*Aim*:
Copy the rows below word for word, starting with the line containing "Document page, 2001x1125 pixels." and ending with the line containing "subtitle WIND POWER [82, 56, 1571, 1102]", both included.

(Dataset rows)
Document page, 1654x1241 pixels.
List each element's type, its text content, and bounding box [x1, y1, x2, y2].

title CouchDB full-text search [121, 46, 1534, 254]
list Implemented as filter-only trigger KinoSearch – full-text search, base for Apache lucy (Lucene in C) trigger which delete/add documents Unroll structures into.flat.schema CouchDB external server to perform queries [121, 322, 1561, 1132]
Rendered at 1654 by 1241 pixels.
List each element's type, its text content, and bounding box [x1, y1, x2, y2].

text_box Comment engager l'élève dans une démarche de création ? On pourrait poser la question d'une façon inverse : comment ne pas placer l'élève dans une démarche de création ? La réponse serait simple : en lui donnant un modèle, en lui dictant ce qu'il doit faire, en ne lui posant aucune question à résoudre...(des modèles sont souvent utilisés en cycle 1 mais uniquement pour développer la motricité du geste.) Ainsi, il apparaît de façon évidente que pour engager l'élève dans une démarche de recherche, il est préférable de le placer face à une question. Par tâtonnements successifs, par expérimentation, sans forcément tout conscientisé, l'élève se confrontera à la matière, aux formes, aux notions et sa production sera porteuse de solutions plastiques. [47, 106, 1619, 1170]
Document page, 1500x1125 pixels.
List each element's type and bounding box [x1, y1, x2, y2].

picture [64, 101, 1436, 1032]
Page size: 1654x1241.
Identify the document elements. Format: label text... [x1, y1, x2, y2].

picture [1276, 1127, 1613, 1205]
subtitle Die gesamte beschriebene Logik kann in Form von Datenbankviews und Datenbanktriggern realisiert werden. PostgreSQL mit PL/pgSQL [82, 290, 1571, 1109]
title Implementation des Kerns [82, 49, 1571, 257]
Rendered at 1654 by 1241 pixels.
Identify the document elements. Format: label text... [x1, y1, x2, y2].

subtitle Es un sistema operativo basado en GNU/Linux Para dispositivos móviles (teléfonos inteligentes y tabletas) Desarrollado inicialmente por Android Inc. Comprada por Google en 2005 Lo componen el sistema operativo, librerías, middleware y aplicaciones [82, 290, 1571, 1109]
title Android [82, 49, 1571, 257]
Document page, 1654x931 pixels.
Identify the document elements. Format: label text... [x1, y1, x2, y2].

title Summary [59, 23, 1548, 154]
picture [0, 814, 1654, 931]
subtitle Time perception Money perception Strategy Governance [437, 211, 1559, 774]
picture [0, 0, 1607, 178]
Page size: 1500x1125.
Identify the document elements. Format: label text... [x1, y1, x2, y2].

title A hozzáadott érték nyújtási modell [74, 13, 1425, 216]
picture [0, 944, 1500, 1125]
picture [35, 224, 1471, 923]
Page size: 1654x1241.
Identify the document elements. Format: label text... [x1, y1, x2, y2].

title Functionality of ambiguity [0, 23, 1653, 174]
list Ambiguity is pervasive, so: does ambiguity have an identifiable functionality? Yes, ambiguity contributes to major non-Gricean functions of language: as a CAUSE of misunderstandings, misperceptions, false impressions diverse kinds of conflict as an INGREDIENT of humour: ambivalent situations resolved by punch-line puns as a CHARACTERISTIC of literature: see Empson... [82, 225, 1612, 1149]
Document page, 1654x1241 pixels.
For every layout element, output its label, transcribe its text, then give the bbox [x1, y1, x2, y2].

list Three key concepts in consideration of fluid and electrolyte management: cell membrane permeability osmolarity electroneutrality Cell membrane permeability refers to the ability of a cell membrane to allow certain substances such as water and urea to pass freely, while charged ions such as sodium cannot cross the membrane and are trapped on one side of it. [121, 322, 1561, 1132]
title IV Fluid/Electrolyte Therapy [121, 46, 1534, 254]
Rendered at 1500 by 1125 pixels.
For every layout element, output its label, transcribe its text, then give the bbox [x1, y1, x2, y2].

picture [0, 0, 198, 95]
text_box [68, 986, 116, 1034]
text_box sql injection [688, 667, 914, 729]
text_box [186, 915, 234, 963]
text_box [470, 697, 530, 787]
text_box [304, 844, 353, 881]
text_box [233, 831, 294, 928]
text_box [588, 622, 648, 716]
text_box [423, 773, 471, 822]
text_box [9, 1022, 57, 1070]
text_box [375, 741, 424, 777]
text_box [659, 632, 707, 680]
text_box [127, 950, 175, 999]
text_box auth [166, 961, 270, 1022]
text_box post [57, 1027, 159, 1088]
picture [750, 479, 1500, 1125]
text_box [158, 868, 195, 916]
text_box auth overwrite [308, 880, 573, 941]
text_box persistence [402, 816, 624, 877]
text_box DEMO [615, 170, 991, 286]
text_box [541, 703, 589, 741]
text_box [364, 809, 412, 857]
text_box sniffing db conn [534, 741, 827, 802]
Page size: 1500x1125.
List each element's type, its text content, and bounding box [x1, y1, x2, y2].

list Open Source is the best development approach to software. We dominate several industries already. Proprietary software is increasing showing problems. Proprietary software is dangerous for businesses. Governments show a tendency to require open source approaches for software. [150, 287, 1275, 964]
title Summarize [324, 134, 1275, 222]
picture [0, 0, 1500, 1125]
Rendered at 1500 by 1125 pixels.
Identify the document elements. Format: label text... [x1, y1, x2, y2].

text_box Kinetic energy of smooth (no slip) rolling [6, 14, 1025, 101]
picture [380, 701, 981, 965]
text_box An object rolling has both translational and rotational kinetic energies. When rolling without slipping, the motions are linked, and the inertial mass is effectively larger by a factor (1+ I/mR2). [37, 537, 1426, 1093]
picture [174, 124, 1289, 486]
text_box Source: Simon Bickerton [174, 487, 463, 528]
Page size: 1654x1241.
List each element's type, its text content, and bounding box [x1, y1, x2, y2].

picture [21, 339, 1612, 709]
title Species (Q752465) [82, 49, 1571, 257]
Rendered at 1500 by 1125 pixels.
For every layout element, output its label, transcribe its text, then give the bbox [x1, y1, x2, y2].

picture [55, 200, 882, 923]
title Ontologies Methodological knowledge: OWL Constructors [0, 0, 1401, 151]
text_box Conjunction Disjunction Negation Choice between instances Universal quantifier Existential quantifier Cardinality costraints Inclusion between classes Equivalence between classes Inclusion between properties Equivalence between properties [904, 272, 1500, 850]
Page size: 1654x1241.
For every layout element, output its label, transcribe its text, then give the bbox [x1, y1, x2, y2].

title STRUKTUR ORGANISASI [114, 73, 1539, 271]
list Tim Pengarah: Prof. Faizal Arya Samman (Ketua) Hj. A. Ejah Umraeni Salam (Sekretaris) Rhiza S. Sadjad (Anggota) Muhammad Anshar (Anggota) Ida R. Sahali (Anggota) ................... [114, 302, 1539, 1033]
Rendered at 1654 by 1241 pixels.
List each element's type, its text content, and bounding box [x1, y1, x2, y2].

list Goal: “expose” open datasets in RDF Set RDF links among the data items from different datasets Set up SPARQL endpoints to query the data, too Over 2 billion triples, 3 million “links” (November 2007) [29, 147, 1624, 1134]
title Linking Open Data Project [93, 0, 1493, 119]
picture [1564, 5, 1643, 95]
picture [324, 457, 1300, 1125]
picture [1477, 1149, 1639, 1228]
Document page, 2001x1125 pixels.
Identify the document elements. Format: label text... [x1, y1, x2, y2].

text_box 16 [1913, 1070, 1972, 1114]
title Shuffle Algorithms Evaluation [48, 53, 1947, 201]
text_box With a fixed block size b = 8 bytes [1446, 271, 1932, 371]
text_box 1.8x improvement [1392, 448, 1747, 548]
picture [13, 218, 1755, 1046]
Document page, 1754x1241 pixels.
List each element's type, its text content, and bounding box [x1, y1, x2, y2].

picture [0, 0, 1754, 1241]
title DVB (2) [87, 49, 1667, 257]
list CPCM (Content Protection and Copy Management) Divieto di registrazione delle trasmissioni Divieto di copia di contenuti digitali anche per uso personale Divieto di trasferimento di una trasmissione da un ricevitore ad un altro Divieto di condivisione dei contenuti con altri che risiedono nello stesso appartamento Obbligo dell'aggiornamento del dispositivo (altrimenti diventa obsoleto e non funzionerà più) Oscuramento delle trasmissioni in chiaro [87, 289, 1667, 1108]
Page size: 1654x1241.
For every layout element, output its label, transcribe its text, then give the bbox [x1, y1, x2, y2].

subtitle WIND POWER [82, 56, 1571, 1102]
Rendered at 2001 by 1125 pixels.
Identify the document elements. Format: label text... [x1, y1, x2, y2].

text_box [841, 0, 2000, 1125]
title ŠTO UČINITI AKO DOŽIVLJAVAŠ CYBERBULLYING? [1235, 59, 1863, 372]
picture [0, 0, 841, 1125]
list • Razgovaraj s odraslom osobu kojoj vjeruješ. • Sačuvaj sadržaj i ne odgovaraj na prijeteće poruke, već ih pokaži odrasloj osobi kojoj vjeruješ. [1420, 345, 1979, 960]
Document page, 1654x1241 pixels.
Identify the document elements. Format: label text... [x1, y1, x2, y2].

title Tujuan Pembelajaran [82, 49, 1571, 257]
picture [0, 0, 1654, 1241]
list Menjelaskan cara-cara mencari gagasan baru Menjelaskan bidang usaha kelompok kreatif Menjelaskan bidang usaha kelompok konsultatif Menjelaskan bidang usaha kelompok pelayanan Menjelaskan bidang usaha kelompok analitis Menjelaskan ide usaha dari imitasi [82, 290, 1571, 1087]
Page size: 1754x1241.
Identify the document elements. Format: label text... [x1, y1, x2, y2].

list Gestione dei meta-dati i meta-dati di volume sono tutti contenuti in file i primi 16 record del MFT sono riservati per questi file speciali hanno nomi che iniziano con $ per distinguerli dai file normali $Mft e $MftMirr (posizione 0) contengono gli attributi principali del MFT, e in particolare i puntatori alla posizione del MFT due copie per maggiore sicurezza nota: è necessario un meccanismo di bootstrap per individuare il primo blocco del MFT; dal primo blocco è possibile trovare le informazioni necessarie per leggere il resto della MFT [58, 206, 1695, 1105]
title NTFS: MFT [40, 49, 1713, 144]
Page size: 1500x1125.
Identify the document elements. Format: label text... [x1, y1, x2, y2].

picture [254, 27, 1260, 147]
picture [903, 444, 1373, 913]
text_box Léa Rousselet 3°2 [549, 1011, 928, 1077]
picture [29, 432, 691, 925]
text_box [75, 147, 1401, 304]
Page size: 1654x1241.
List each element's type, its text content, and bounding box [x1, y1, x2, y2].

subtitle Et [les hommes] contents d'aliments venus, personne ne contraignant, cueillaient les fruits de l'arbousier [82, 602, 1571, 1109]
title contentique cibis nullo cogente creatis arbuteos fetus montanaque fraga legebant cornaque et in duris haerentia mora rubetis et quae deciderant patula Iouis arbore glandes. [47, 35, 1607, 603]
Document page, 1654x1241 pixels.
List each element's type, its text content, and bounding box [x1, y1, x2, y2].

*Answer to the exercise*:
Document page, 2001x1125 pixels.
Identify the document elements. Format: label text... [x1, y1, x2, y2].

text_box 16 [1913, 1070, 1972, 1114]
title Shuffle Algorithms Evaluation [48, 53, 1947, 201]
text_box With a fixed block size b = 8 bytes [1446, 271, 1932, 371]
text_box 1.8x improvement [1392, 448, 1747, 548]
picture [13, 218, 1755, 1046]
Document page, 1754x1241 pixels.
List each element's type, its text content, and bounding box [x1, y1, x2, y2].

picture [0, 0, 1754, 1241]
title DVB (2) [87, 49, 1667, 257]
list CPCM (Content Protection and Copy Management) Divieto di registrazione delle trasmissioni Divieto di copia di contenuti digitali anche per uso personale Divieto di trasferimento di una trasmissione da un ricevitore ad un altro Divieto di condivisione dei contenuti con altri che risiedono nello stesso appartamento Obbligo dell'aggiornamento del dispositivo (altrimenti diventa obsoleto e non funzionerà più) Oscuramento delle trasmissioni in chiaro [87, 289, 1667, 1108]
Page size: 1654x1241.
For every layout element, output its label, transcribe its text, then give the bbox [x1, y1, x2, y2].

subtitle WIND POWER [82, 56, 1571, 1102]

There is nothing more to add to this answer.